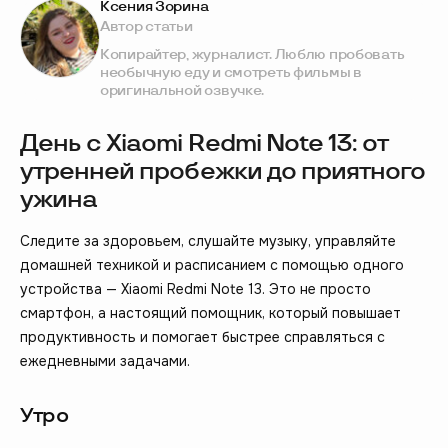
Ксения Зорина
Автор статьи
Копирайтер, журналист. Люблю пробовать
необычную еду и смотреть фильмы в
оригинальной озвучке.
День с Xiaomi Redmi Note 13: от
утренней пробежки до приятного
ужина
Следите за здоровьем, слушайте музыку, управляйте
домашней техникой и расписанием с помощью одного
устройства — Xiaomi Redmi Note 13. Это не просто
смартфон, а настоящий помощник, который повышает
продуктивность и помогает быстрее справляться с
ежедневными задачами.
Утро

━━━

■ **Instruction**
When a line in the material includes the word "Redmi", copy it out.

■ **Reply**
День с Xiaomi Redmi Note 13: от
устройства — Xiaomi Redmi Note 13. Это не просто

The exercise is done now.